65. For developing countries, currency boards and dollarization are intended to
a. convince speculators that the exchange rate is unchangeable.
b. promote confidence in the soundness of the nation's money supply.
c. arrest any tendencies in an economy toward inflation.
d. All of these are correct.
66. For Ecuador, the result of adopting the dollar as its official currency is that
a. its government cannot capture revenue (seigniorage) by issuing currency.
b. there tends to be greater promise of lower interest rates and greater financial stability.
c. the rate of inflation in Ecuador is tied to that of the United States.
d. All of these are correct.
67. In recent years, the United States has accused China of manipulating the yuan so as to gain an unfair competitive
advantage in global trade. The United States has argued that the central bank of China has
a. sold yuan and bought dollars, thus depreciating the yuan against the dollar.

> **DIRECTIONS FOR THIS TASK**:
Continue the exchange-rate quiz text above from the point where it stops.

> **AVAILABLE DATA**:
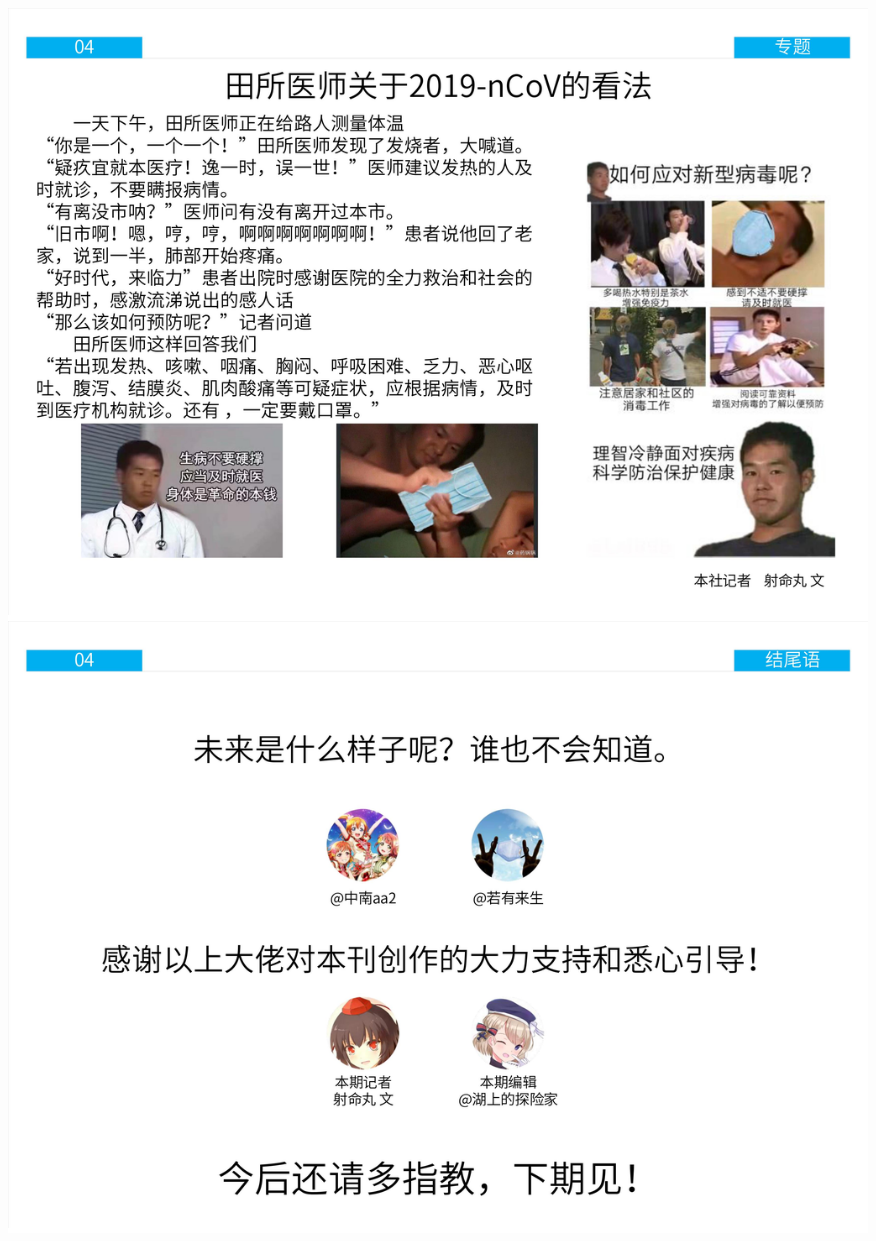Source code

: <a href="/assets/wenwen20200209/0004.jpg"><img src="/assets//wenwen20200209/0004.jpg" style="width:100%"/></a>
<a href="/assets/wenwen20200209/0005.jpg"><img src="/assets//wenwen20200209/0005.jpg" style="width:100%"/></a>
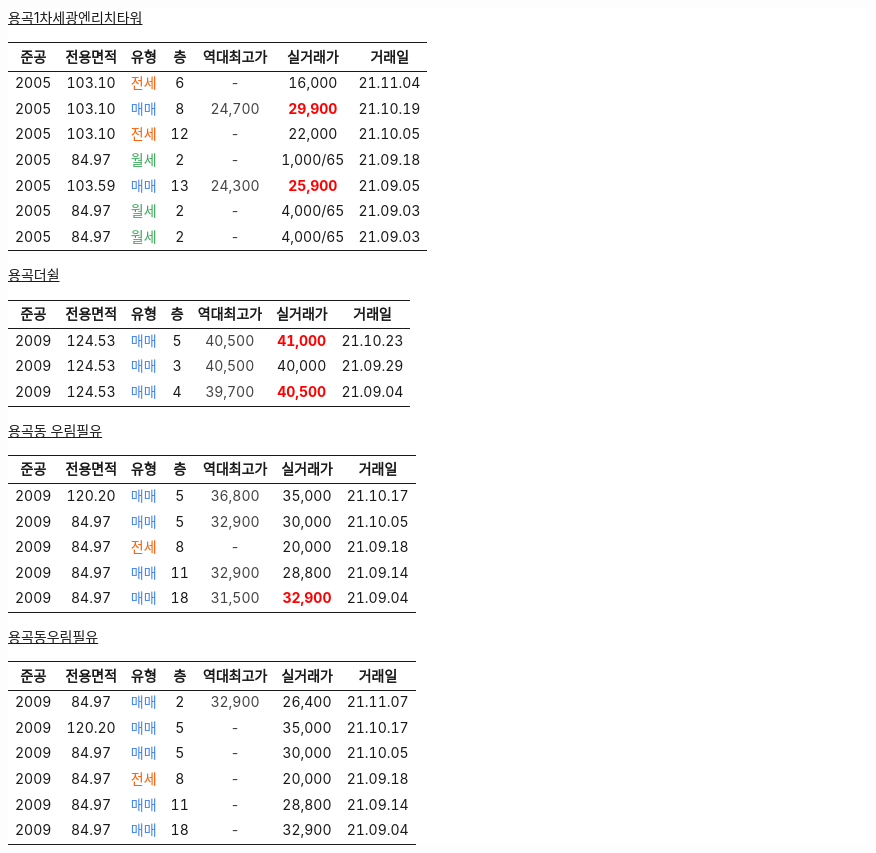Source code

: 
[용곡1차세광엔리치타워](https://search.naver.com/search.naver?query=%EC%9A%A9%EA%B3%A11%EC%B0%A8%EC%84%B8%EA%B4%91%EC%97%94%EB%A6%AC%EC%B9%98%ED%83%80%EC%9B%8C)

|준공|전용면적|유형|층|역대최고가|실거래가|거래일|
|:---:|:---:|:---:|:---:|:---:|:---:|:---:|
|2005|103.10|<span style="color:#FF5A00">전세</span>|6|<span style="color:#444444">-</span>|16,000|21.11.04|
|2005|103.10|<span style="color:#4285F3">매매</span>|8|<span style="color:#444444">24,700</span>|<b><span style="color:#FF0000">29,900</span></b>|21.10.19|
|2005|103.10|<span style="color:#FF5A00">전세</span>|12|<span style="color:#444444">-</span>|22,000|21.10.05|
|2005|84.97|<span style="color:#34A853">월세</span>|2|<span style="color:#444444">-</span>|1,000/65|21.09.18|
|2005|103.59|<span style="color:#4285F3">매매</span>|13|<span style="color:#444444">24,300</span>|<b><span style="color:#FF0000">25,900</span></b>|21.09.05|
|2005|84.97|<span style="color:#34A853">월세</span>|2|<span style="color:#444444">-</span>|4,000/65|21.09.03|
|2005|84.97|<span style="color:#34A853">월세</span>|2|<span style="color:#444444">-</span>|4,000/65|21.09.03|

[용곡더쉴](https://search.naver.com/search.naver?query=%EC%9A%A9%EA%B3%A1%EB%8D%94%EC%89%B4)

|준공|전용면적|유형|층|역대최고가|실거래가|거래일|
|:---:|:---:|:---:|:---:|:---:|:---:|:---:|
|2009|124.53|<span style="color:#4285F3">매매</span>|5|<span style="color:#444444">40,500</span>|<b><span style="color:#FF0000">41,000</span></b>|21.10.23|
|2009|124.53|<span style="color:#4285F3">매매</span>|3|<span style="color:#444444">40,500</span>|40,000|21.09.29|
|2009|124.53|<span style="color:#4285F3">매매</span>|4|<span style="color:#444444">39,700</span>|<b><span style="color:#FF0000">40,500</span></b>|21.09.04|

[용곡동 우림필유](https://search.naver.com/search.naver?query=%EC%9A%A9%EA%B3%A1%EB%8F%99+%EC%9A%B0%EB%A6%BC%ED%95%84%EC%9C%A0)

|준공|전용면적|유형|층|역대최고가|실거래가|거래일|
|:---:|:---:|:---:|:---:|:---:|:---:|:---:|
|2009|120.20|<span style="color:#4285F3">매매</span>|5|<span style="color:#444444">36,800</span>|35,000|21.10.17|
|2009|84.97|<span style="color:#4285F3">매매</span>|5|<span style="color:#444444">32,900</span>|30,000|21.10.05|
|2009|84.97|<span style="color:#FF5A00">전세</span>|8|<span style="color:#444444">-</span>|20,000|21.09.18|
|2009|84.97|<span style="color:#4285F3">매매</span>|11|<span style="color:#444444">32,900</span>|28,800|21.09.14|
|2009|84.97|<span style="color:#4285F3">매매</span>|18|<span style="color:#444444">31,500</span>|<b><span style="color:#FF0000">32,900</span></b>|21.09.04|

[용곡동우림필유](https://search.naver.com/search.naver?query=%EC%9A%A9%EA%B3%A1%EB%8F%99%EC%9A%B0%EB%A6%BC%ED%95%84%EC%9C%A0)

|준공|전용면적|유형|층|역대최고가|실거래가|거래일|
|:---:|:---:|:---:|:---:|:---:|:---:|:---:|
|2009|84.97|<span style="color:#4285F3">매매</span>|2|<span style="color:#444444">32,900</span>|26,400|21.11.07|
|2009|120.20|<span style="color:#4285F3">매매</span>|5|<span style="color:#444444">-</span>|35,000|21.10.17|
|2009|84.97|<span style="color:#4285F3">매매</span>|5|<span style="color:#444444">-</span>|30,000|21.10.05|
|2009|84.97|<span style="color:#FF5A00">전세</span>|8|<span style="color:#444444">-</span>|20,000|21.09.18|
|2009|84.97|<span style="color:#4285F3">매매</span>|11|<span style="color:#444444">-</span>|28,800|21.09.14|
|2009|84.97|<span style="color:#4285F3">매매</span>|18|<span style="color:#444444">-</span>|32,900|21.09.04|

> **ANSWER SPACE**:
b. sold yuan and bought dollars, thus appreciating the yuan against the dollar.
c. bought yuan and sold dollars, thus depreciating the yuan against the dollar.
d. bought yuan and sold dollars, thus appreciating the yuan against the dollar.
68. Rather than constructing their own currency baskets, many nations peg the value of their currencies to a currency
basket defined by the International Monetary Fund. Which of the following is an example of this type of basket?
a. IMF tranche
b. special drawing rights
c. primary reserve asset
d. swap facility
69. Under a pegged exchange rate system, which does NOT explain why a country would have a balance-of-payments
deficit?
a. very high rates of inflation occur domestically
b. foreigners discriminate against domestic products
c. technological advance is superior abroad
d. the domestic currency is undervalued relative to other currencies
70. A central bank that desires a (an) ______ of its currency would likely implement a ______ monetary policy.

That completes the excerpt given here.